What you need to do:
Could you return every record below word for word, leaving out the pictures?

Given data:

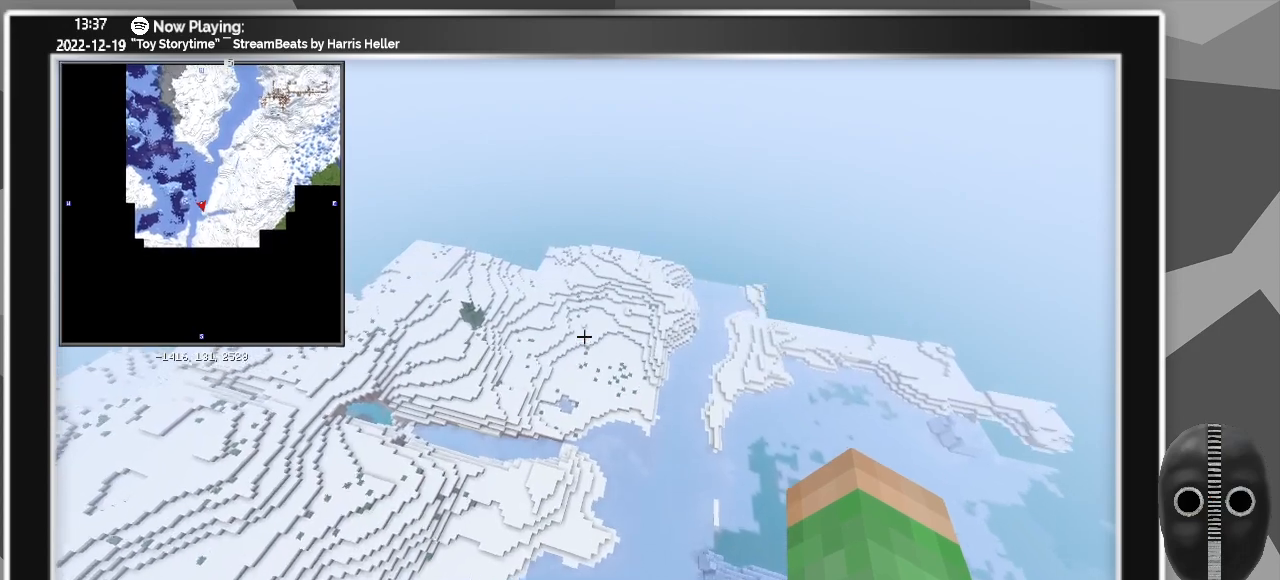
{"keys": ["shift_l", "w", "z"], "mouse": [], "events": []}
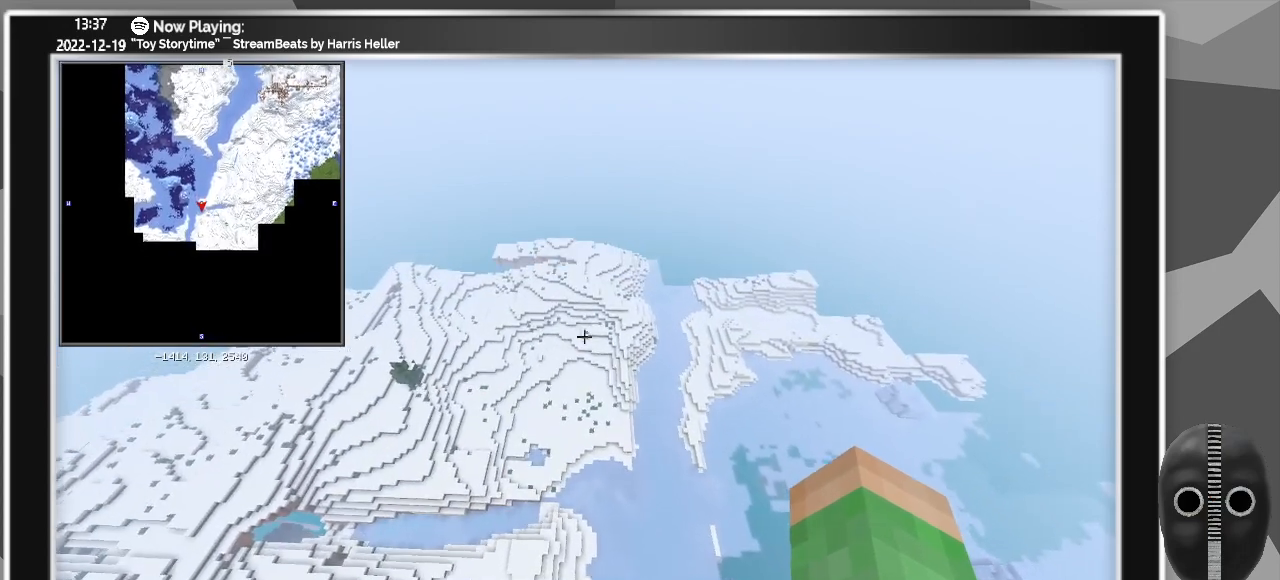
{"keys": ["shift_l", "w", "z"], "mouse": [], "events": []}
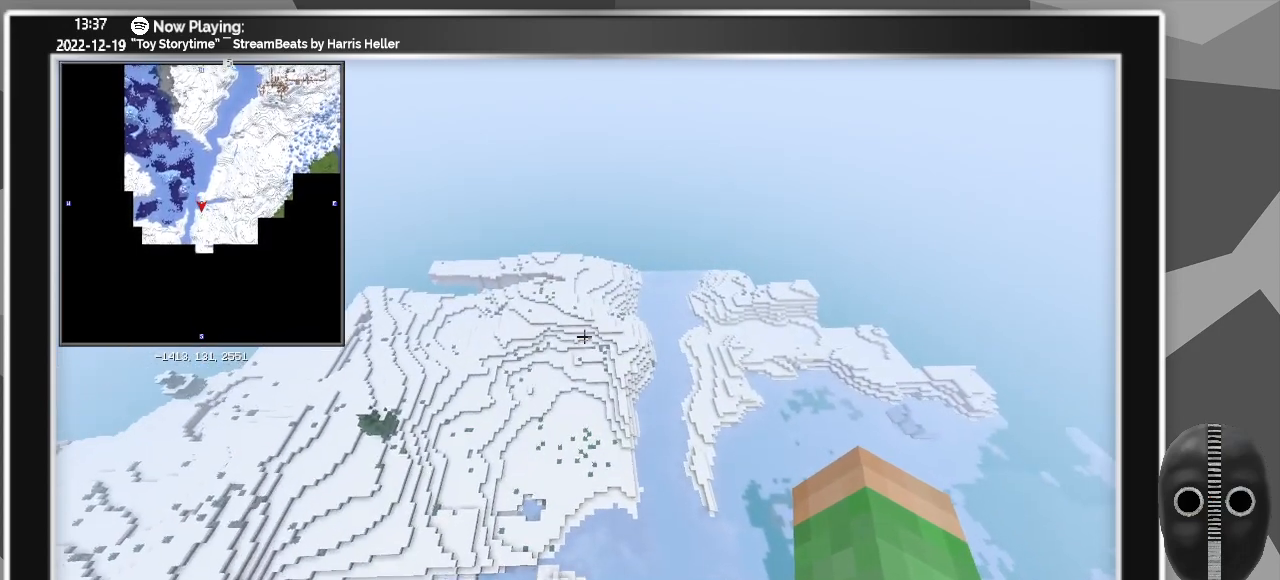
{"keys": ["shift_l", "w", "z"], "mouse": [], "events": []}
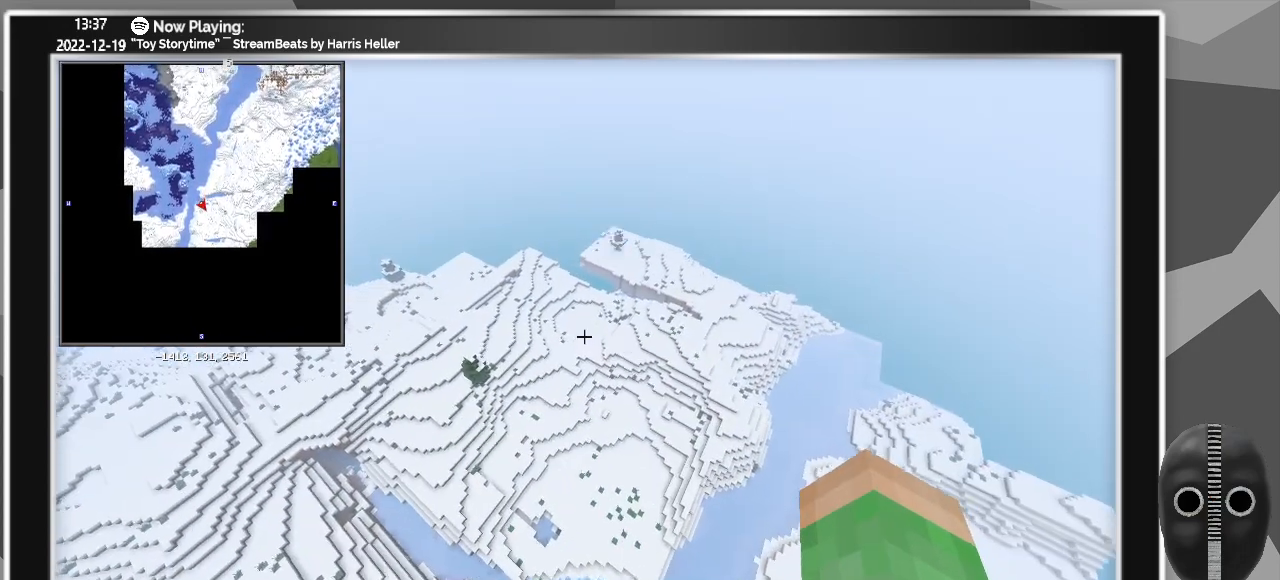
{"keys": ["shift_l", "w", "z"], "mouse": [], "events": []}
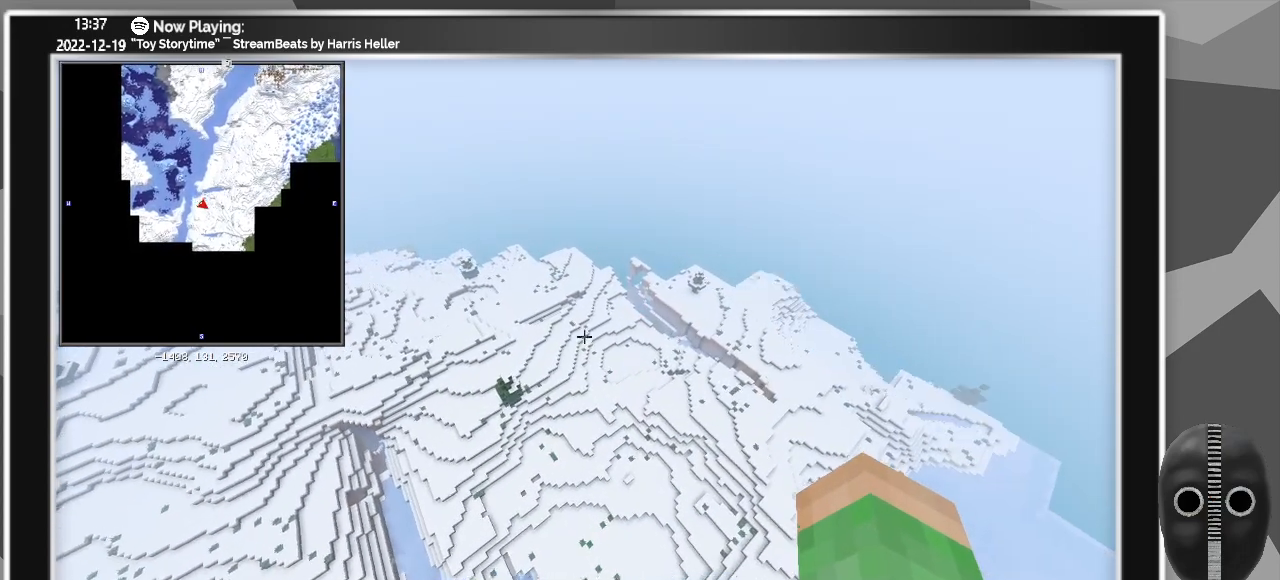
{"keys": ["shift_l", "w", "z"], "mouse": [], "events": []}
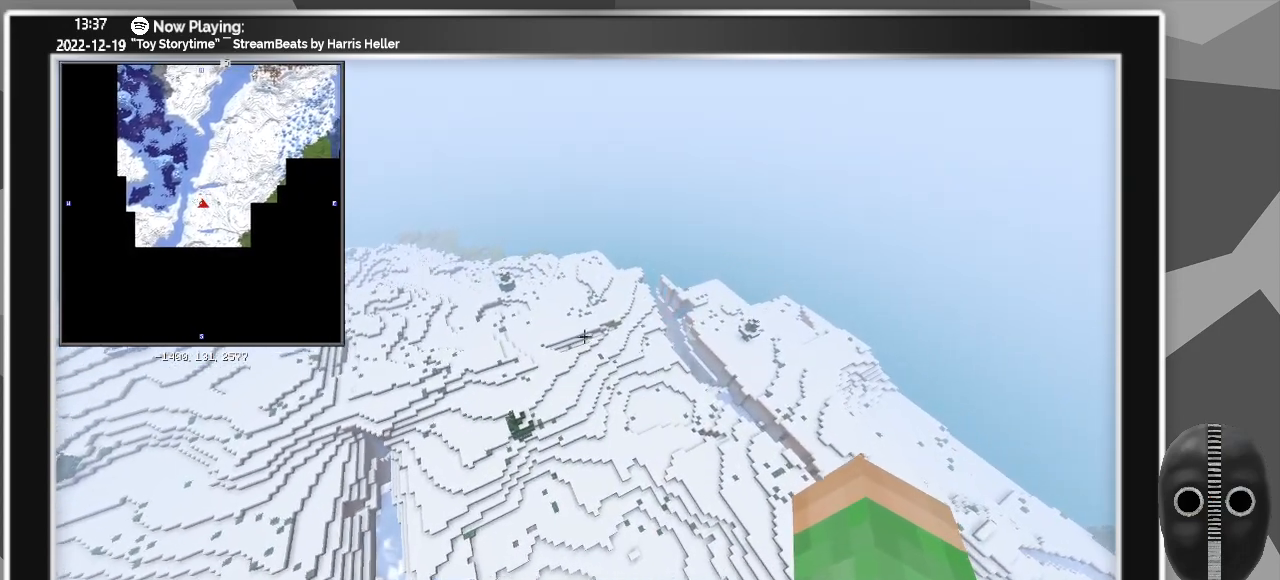
{"keys": ["shift_l", "w"], "mouse": [], "events": [[133, "z", "up"]]}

Output for this task:
{"keys": ["shift_l", "w", "z"], "mouse": [], "events": []}
{"keys": ["shift_l", "w", "z"], "mouse": [], "events": []}
{"keys": ["shift_l", "w", "z"], "mouse": [], "events": []}
{"keys": ["shift_l", "w", "z"], "mouse": [], "events": []}
{"keys": ["shift_l", "w", "z"], "mouse": [], "events": []}
{"keys": ["shift_l", "w"], "mouse": [], "events": [[133, "z", "up"]]}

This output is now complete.